4.2 Document Loading & Chunking
AI-generated content may contain errors. Always verify against official sources.
4.2 Document Loading & Chunking
Key Concepts: Chunk size · Overlap · Splitting strategies for structured data
Primary Sources: LangChain — Text Splitters · LlamaIndex — Node Parsers
Why Chunking Matters
Vector search finds the most relevant chunk, not the most relevant document. If chunks are:
- Too large → irrelevant text dilutes the signal
- Too small → context is lost; answers are incomplete
LangChain Document Loaders
pip install langchain langchain-community pypdf
from langchain_community.document_loaders import (
PyPDFLoader,
TextLoader,
WebBaseLoader,
CSVLoader,
)
# Load a PDF
loader = PyPDFLoader("report.pdf")
docs = loader.load() # List[Document]
print(docs[0].page_content[:200])
print(docs[0].metadata) # {"source": "report.pdf", "page": 0}
# Load a web page
loader = WebBaseLoader("https://example.com/article")
docs = loader.load()
Text Splitting Strategies
1. RecursiveCharacterTextSplitter (Default Choice)
Splits on \n\n, \n, , "" in order — tries to keep paragraphs intact.
from langchain.text_splitter import RecursiveCharacterTextSplitter
splitter = RecursiveCharacterTextSplitter(
chunk_size=512, # max chars per chunk
chunk_overlap=64, # overlap to preserve context across boundaries
length_function=len,
)
chunks = splitter.split_documents(docs)
print(f"{len(chunks)} chunks created")
print(chunks[0].page_content)
2. Semantic Chunking
Splits at semantic boundaries using embedding similarity — better quality, slower.
from langchain_experimental.text_splitter import SemanticChunker
from langchain_openai import OpenAIEmbeddings
splitter = SemanticChunker(
OpenAIEmbeddings(),
breakpoint_threshold_type="percentile",
breakpoint_threshold_amount=90,
)
chunks = splitter.split_documents(docs)
3. Markdown / Code Splitters
from langchain.text_splitter import MarkdownHeaderTextSplitter
headers_to_split_on = [
("#", "h1"),
("##", "h2"),
("###","h3"),
]
splitter = MarkdownHeaderTextSplitter(headers_to_split_on)

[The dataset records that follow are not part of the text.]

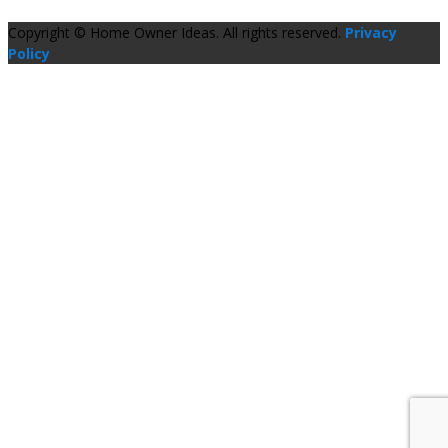
Copyright © Home Owner Ideas. All rights reserved.
Privacy
Policy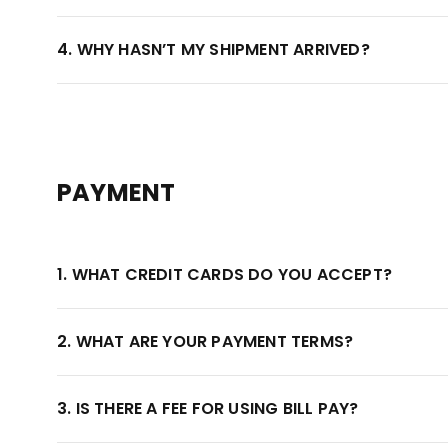
4. WHY HASN’T MY SHIPMENT ARRIVED?
PAYMENT
1. WHAT CREDIT CARDS DO YOU ACCEPT?
2. WHAT ARE YOUR PAYMENT TERMS?
3. IS THERE A FEE FOR USING BILL PAY?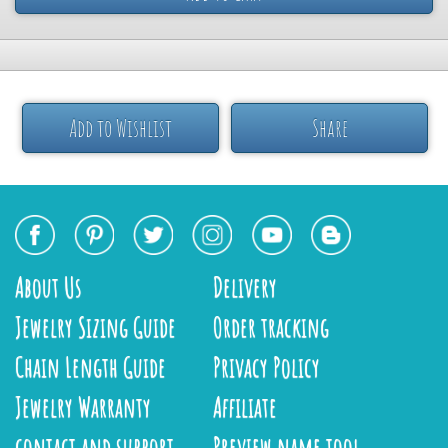
Add to Wishlist
Share
About Us
Delivery
Jewelry Sizing Guide
Order tracking
Chain Length Guide
Privacy Policy
Jewelry Warranty
Affiliate
contact and support
Preview name tool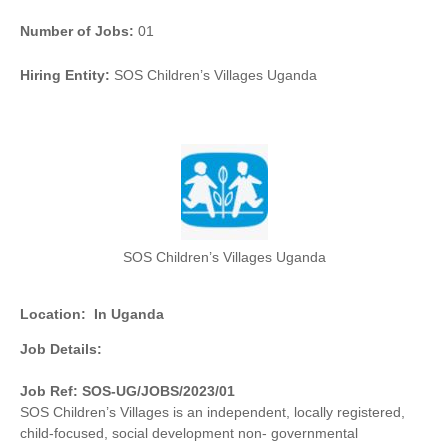
Number of Jobs:
01
Hiring Entity:
SOS Children’s Villages Uganda
SOS Children’s Villages Uganda
Location:
In Uganda
Job Details:
Job Ref: SOS-UG/JOBS/2023/01
SOS Children’s Villages is an independent, locally registered,
child-focused, social development non- governmental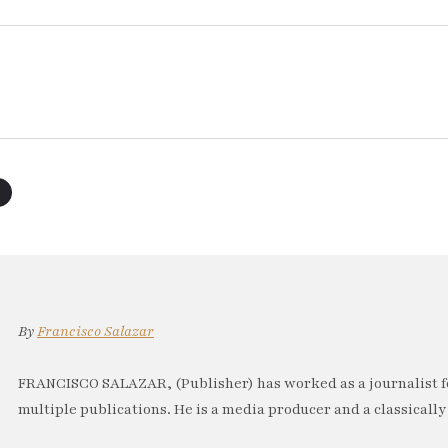
By
Francisco Salazar
FRANCISCO SALAZAR, (Publisher) has worked as a journalist f
multiple publications. He is a media producer and a classically 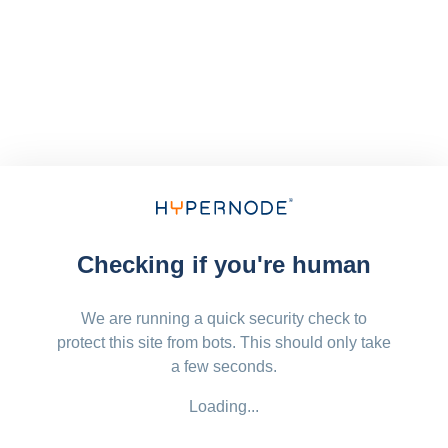
Checking if you're human
We are running a quick security check to
protect this site from bots. This should only take
a few seconds.
Loading...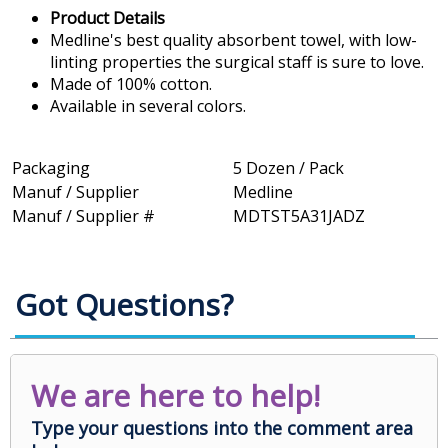
Product Details
Medline's best quality absorbent towel, with low-
linting properties the surgical staff is sure to love.
Made of 100% cotton.
Available in several colors.
Packaging
5 Dozen / Pack
Manuf / Supplier
Medline
Manuf / Supplier #
MDTST5A31JADZ
Got Questions?
We are here to help!
Type your questions into the comment area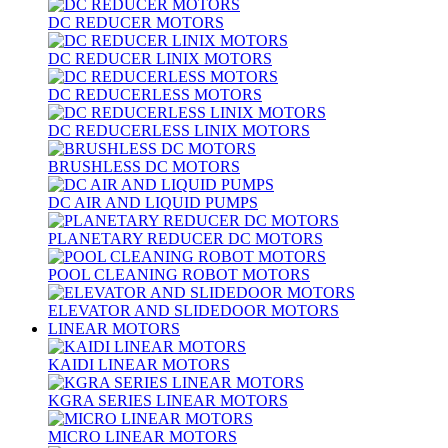
DC REDUCER MOTORS
DC REDUCER LINIX MOTORS
DC REDUCERLESS MOTORS
DC REDUCERLESS LINIX MOTORS
BRUSHLESS DC MOTORS
DC AIR AND LIQUID PUMPS
PLANETARY REDUCER DC MOTORS
POOL CLEANING ROBOT MOTORS
ELEVATOR AND SLIDEDOOR MOTORS
LINEAR MOTORS
KAIDI LINEAR MOTORS
KGRA SERIES LINEAR MOTORS
MICRO LINEAR MOTORS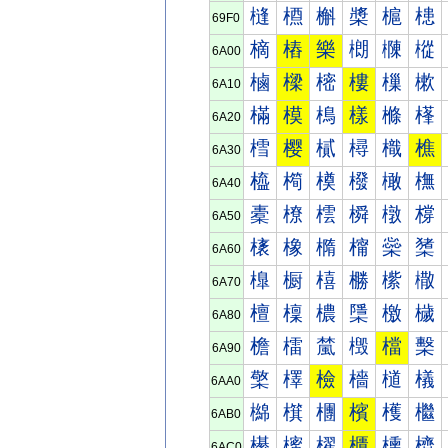
槰
槱
槲
槳
槴
槵
69F0
樀
樁
樂
樃
樄
樅
6A00
樐
樑
樒
樓
樔
樕
6A10
樠
模
樢
樣
樤
樥
6A20
樰
樱
樲
樳
樴
樵
6A30
橀
橁
橂
橃
橄
橅
6A40
橐
橑
橒
橓
橔
橕
6A50
橠
橡
橢
橣
橤
橥
6A60
橰
橱
橲
橳
橴
橵
6A70
檀
檁
檂
檃
檄
檅
6A80
檐
檑
檒
檓
檔
檕
6A90
檠
檡
檢
檣
檤
檥
6AA0
檰
檱
檲
檳
檴
檵
6AB0
櫀
櫁
櫂
櫃
櫄
櫅
6AC0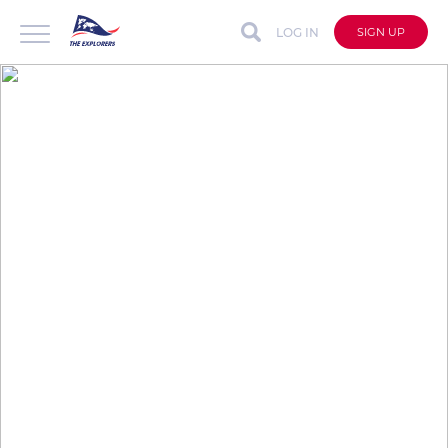
LOG IN
SIGN UP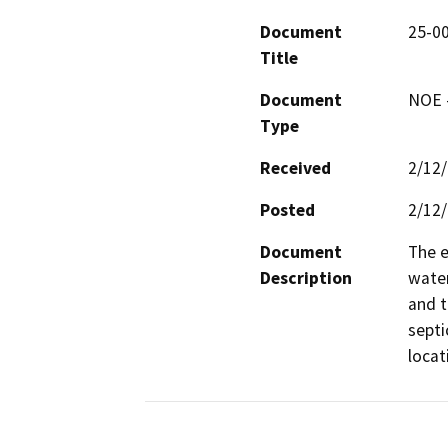
Document
25-00
Title
Document
NOE -
Type
Received
2/12
Posted
2/12
Document
The e
Description
water
and t
septi
locat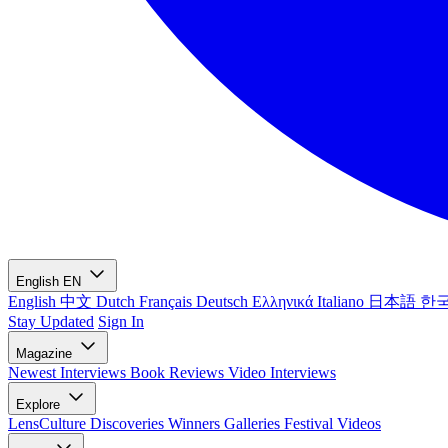
English
EN
English
中文
Dutch
Français
Deutsch
Ελληνικά
Italiano
日本語
한
Stay Updated
Sign In
Magazine
Newest
Interviews
Book Reviews
Video Interviews
Explore
LensCulture Discoveries
Winners Galleries
Festival Videos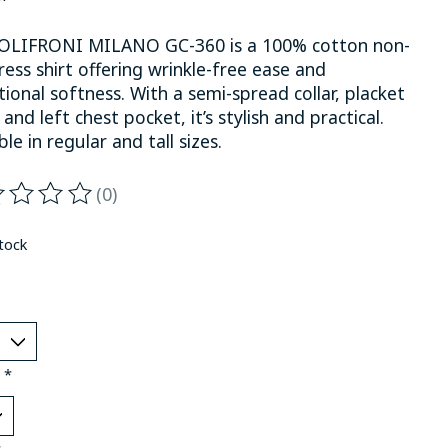
OLIFRONI MILANO GC-360 is a 100% cotton non-
ress shirt offering wrinkle-free ease and
ional softness. With a semi-spread collar, placket
 and left chest pocket, it’s stylish and practical.
ble in regular and tall sizes.
(0)
ting of this product is
0
out of 5
stock
:
*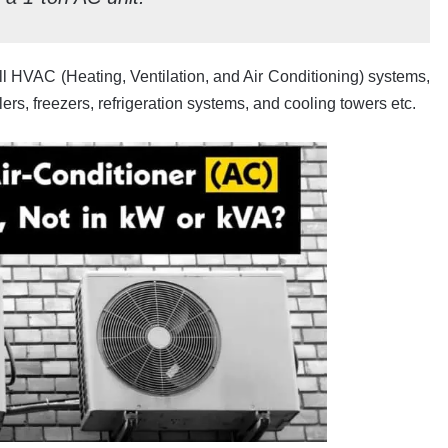
l HVAC (Heating, Ventilation, and Air Conditioning) systems,
ers, freezers, refrigeration systems, and cooling towers etc.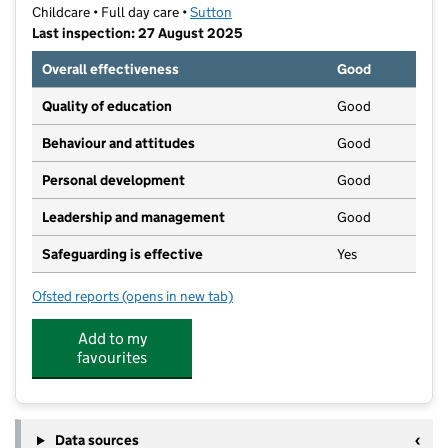
Childcare • Full day care •
Sutton
Last inspection: 27 August 2025
Overall effectiveness
Good
Quality of education
Good
Behaviour and attitudes
Good
Personal development
Good
Leadership and management
Good
Safeguarding is effective
Yes
Ofsted reports
(opens in new tab)
for Busy Bees Day Nursery at Cheam
Add to my
favourites
Data sources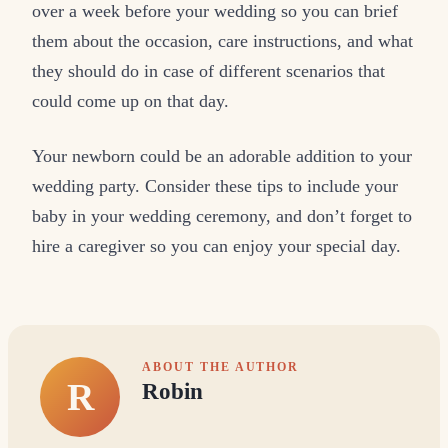
over a week before your wedding so you can brief
them about the occasion, care instructions, and what
they should do in case of different scenarios that
could come up on that day.
Your newborn could be an adorable addition to your
wedding party. Consider these tips to include your
baby in your wedding ceremony, and don’t forget to
hire a caregiver so you can enjoy your special day.
ABOUT THE AUTHOR
R
Robin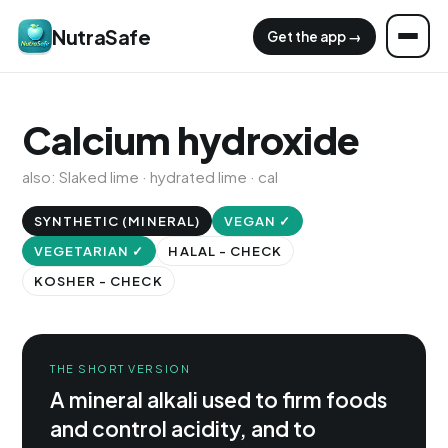
NutraSafe
Get the app →
Calcium hydroxide
also: Slaked lime · hydrated lime · cal
SYNTHETIC (MINERAL)
VEGAN ✓
VEGETARIAN ✓
HALAL - CHECK
KOSHER - CHECK
THE SHORT VERSION
A mineral alkali used to firm foods
and control acidity, and to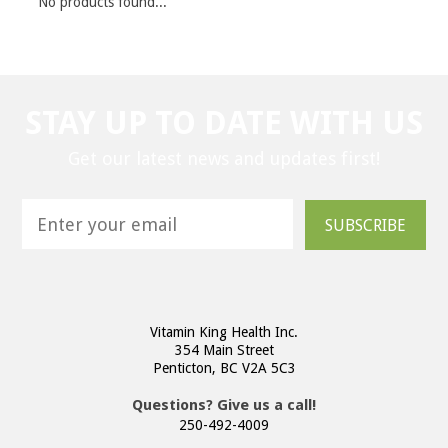
No products found...
STAY UP TO DATE WITH US
Get our latest news and updates first!
SUBSCRIBE
Vitamin King Health Inc.
354 Main Street
Penticton, BC V2A 5C3
Questions? Give us a call!
250-492-4009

md_chunks = splitter.split_text(markdown_string)
# Each chunk carries header metadata → great for citation
Chunk Size Guide
| Use Case | chunk_size | chunk_overlap |
|---|---|---|
| FAQ / short answers | 256 | 32 |
| General QA | 512 | 64 |
| Long-form reports | 1024 | 128 |
| Code files | 400 | 50 |
Always add source metadata to every chunk. You’ll need it to cite references in the answer.
Key Takeaways
- Start with
RecursiveCharacterTextSplitter(chunk_size=512, chunk_overlap=64) - Preserve metadata (
source,page,section) for citation and filtering - For Markdown/code, use structure-aware splitters
- Tune chunk size by measuring retrieval quality (covered in Chapter 8)
Common Mistakes
- Chunk size too large — chunks > 1000 tokens often include irrelevant sentences that confuse the retrieval model. Start with 512 tokens.
- No chunk overlap — without overlap, a sentence that spans a chunk boundary is split across two chunks, losing context. Use at least 10% overlap.
- Stripping metadata — always preserve
source,page_number, andsectionin chunk metadata. Without it, you cannot cite sources. - Re-using old chunks after document updates — if source documents change, delete and re-embed. Stale chunks cause incorrect answers.
Quick Quiz
Q1. Why is RecursiveCharacterTextSplitter preferred over simple character splitting?
A1. It tries to split at natural boundaries (paragraphs, sentences, words) in order of preference, preserving semantic coherence within each chunk.
Q2. What does chunk_overlap=64 mean?
A2. The last 64 tokens of each chunk are repeated at the start of the next chunk, ensuring context is preserved across chunk boundaries.
Q3. What metadata should always be preserved in chunks?
A3. At minimum: source file/URL, page number (for PDFs), and section title. This enables source citation and filtering during retrieval.
Student Exercise
Exercise 4.2 — Chunk size analysis
Load a 10-page PDF. Create three chunk sets: chunk_size=256, 512, 1024 (all with overlap=10%). For each, count the number of chunks and measure the average chunk character length. Discuss the trade-offs.